Overall, one of the best documentaries I know of. The primary impression is of a case study of severe psychological issues. Very much like Grey Gardens, one watches is fascination, amusement and horror. What I admire so much about this film is that it is very well-organized and really contains all of the information you need to form an idea of what's going on. You get information about the boys' young life, the mother, the father, their sexual development and current sex lives, relationships, etc. You watch the movie and see how unusual they all are, and keep getting fed juicy tidbits that help you form an idea of how they might have ended up that way.

The other major aspect is the sense of all three Crumb brothers using art to keep themselves sane. It's interesting how they all became so compelled to draw, and one can speculate on how Robert's ability to channel his compulsions and dark fantasies into his drawing allow him to remain as relatively sane as he does—and why his brother's couldn't quite manage the same feat. In this regard, I am fascinated by both brother's statements of feeling "overpowered" by Robert, and would like to know more of what they mean by that. And one also simply has to admire Crumb's artwork—regardless of what you think of his cartoons, one has to admire his incredible artistic skill and ability to capture a wide variety of expressions, usually with a slight distortion that provides a real spark of life and psychological depth.

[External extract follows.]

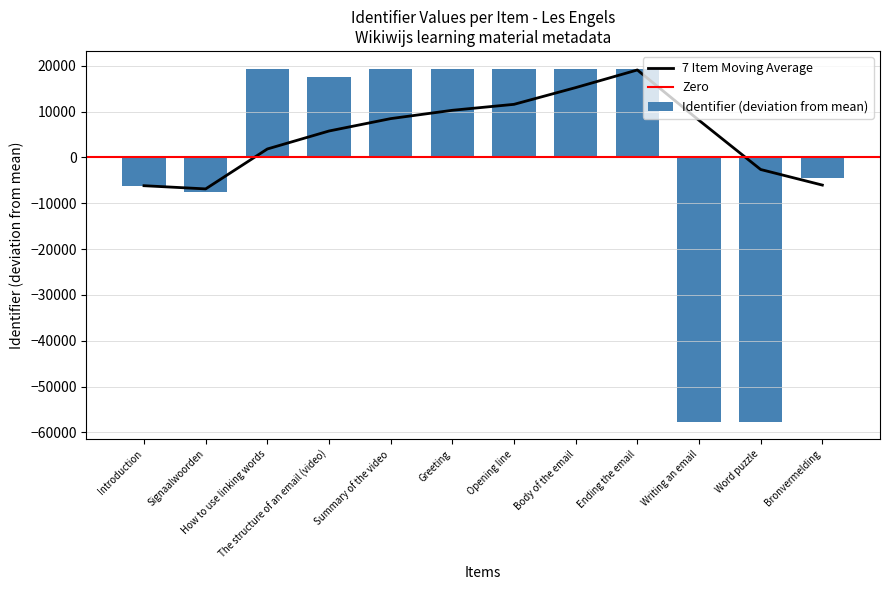

Rank the categories by value from highest to lowest.

Ending the email, Body of the email, Opening line, Greeting, Summary of the video, How to use linking words, The structure of an email (video), Bronvermelding, Introduction, Signaalwoorden, Writing an email, Word puzzle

The film also raises questions about sexually and racially insensitive material, and to what degree a high level of artistic merit makes it acceptable, if at all. For example, personally Crumb's wildly sexualized and violent cartoons as an expression of some of the deepest fantasies and fears that men have about women, kind of funny because of how true they are. Then again, I am not the target of such criticisms. I don't have someone telling me they'd like me better if I had no head and no brain—except when I go on, but that's another story. Similarly, I see a cartoon of an African-American caricature hawking cans of the hearts of black people [they use the N-word] as snacks, I see a satire of racism in America and how everything here only has value as a product—but than again, I don't feel victimized or diminished by the content. So it brings up all of these questions, in addition to the one raised earlier, about how the real problem with the sexual fantasies Crumb depicts is that he seems to be enjoying them, instead of merely examining them dispassionately.

So overall, a fascinating and wonderfully-constructed documentary that raises a lot of fascinating issues, shows the importance of art is maintaining mental stability, and provides an excellent case study, full of pithy info-nuggets, of people lingering on the verge of mental illness.

Should you watch it: 

Yes, especially if you're interested in art, art as therapy, and mental illness.